En contraste, las empresas que ofrecen servicios de vigilancia y limpieza someten a sus empleados a extenuantes tareas y jornadas a cambio de entre uno y tres salarios mínimos (2,000 a 6,000 pesos), mientras cobran por estos servicios tres o cuatro veces más a quienes sacan el bulto a la contratación directa para no permitir que los trabajadores adquieran derechos de antigüedad.
Sin duda, es importante que cada trabajador tenga una tarea que le resulte satisfactoria y, en la medida de lo posible, lo estimule para mejorar en lo individual y en lo profesional, de manera que sea cada vez más eficiente. En compensación, su contribución a la producción debería ser generosamente remunerada, de modo que se establezca lo que los propios empresarios llaman un “círculo virtuoso” y contribuya a mejorar la “calidad de vida” del empleado y de su familia.

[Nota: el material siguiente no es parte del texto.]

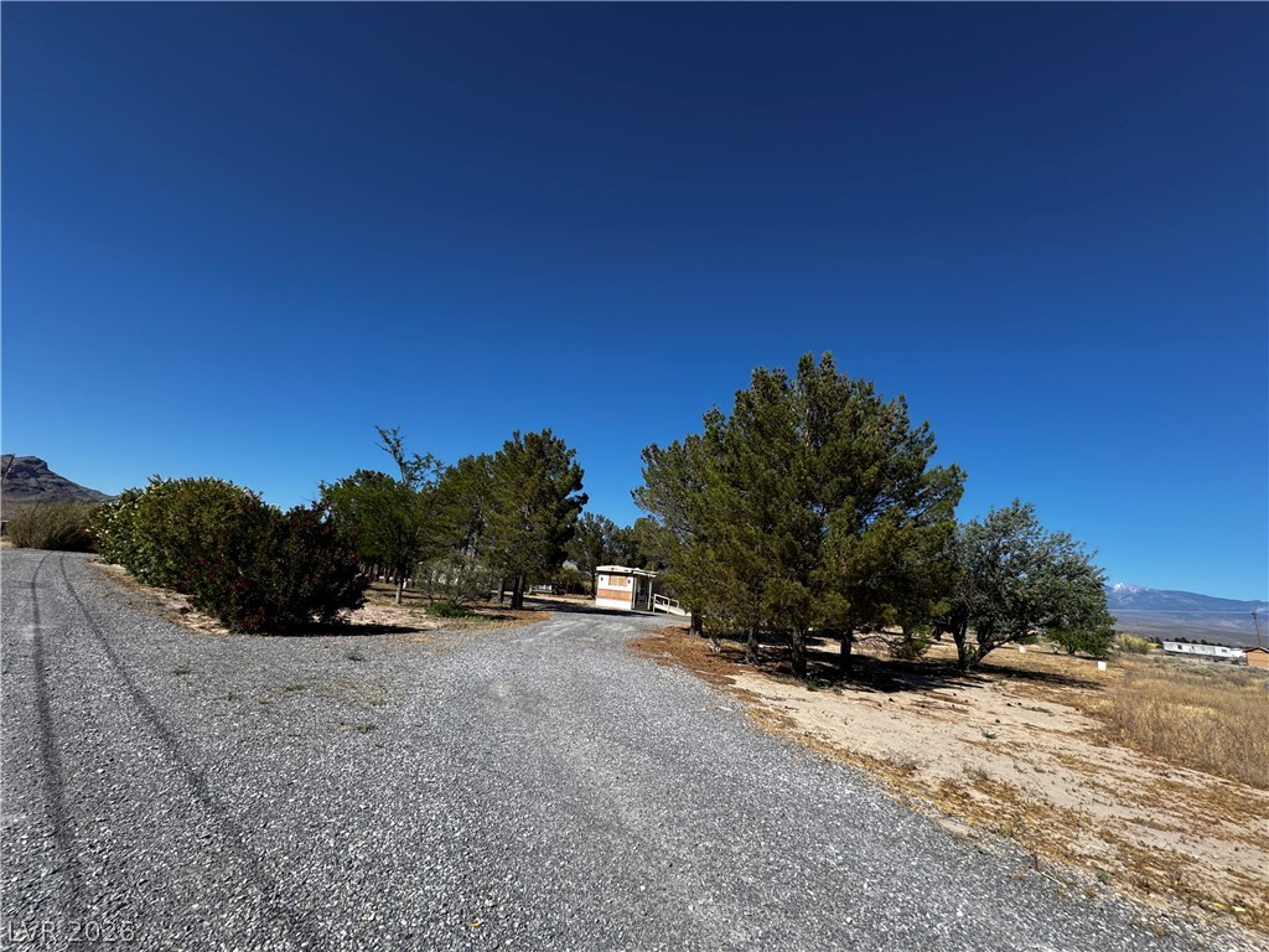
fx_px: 513
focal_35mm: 14
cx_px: 634
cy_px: 476
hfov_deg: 102.1
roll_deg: -9.4
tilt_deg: +12.3
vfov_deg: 85.7
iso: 50
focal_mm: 2.22
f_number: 2.2
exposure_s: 1/1709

Volviendo a la exigencia de que mejore la productividad como requisito para pagar salarios decorosos, cabe preguntarse cómo puede elevar su productividad una persona dedicada a faenas como la limpieza de baños y otros trabajos que nadie quiere hace, o de qué manera pude elevarse la productividad de quien tiene como función entregar fichas en un banco u oprimir el botón que expide los boletos en los módulos automatizados de los estacionamientos.
Remuneraciones que dependen de la voluntad ajena
Mención aparte merecen los puestos de trabajo que son remunerados “voluntariamente” por los consumidores. Tales son los casos de los llamados empacadores voluntarios, que cuando eran niños se conocían como cerillos, y que han cedido su lugar a hombres y mujeres de la tercera edad; el de los empleados que, en los Samborn’s y otros comercios cortan las toallas de papel y están a la espera de la propina de quienes utilizan este servicio; los famosos “viene, viene”, que sobreviven a la colocación de parquímetros y a las amenazas del delegado en turno y que siguen imponiendo su ley —y sus abusivas tarifas— en diversos rumbos de la Ciudad de México y, por supuesto, los del “camión de la basura”, que cobran cuota fija por este servicio gratuito en condominios, oficinas y casas particulares. Ciertamente están muy mal pagados, pero quien menos culpa tiene de ello es el ciudadano común.
Las conquistas laborales, letra muerta
Causa zozobra constatar que las injusticias laborales que encendieron la mecha de la Revolución Mexicana están reeditándose a principios de este siglo. Desgraciadamente, hoy como entonces, aquellos contra quienes el pueblo se levantó en armas no acusan recibo del hartazgo y del enorme riesgo de un estallido social que significa cerrarle todas las salidas a la gente honrada que sólo tiene su fuerza de trabajo para sacar adelante a su familia y contar un patrimonio mínimo que le dé cierta certeza.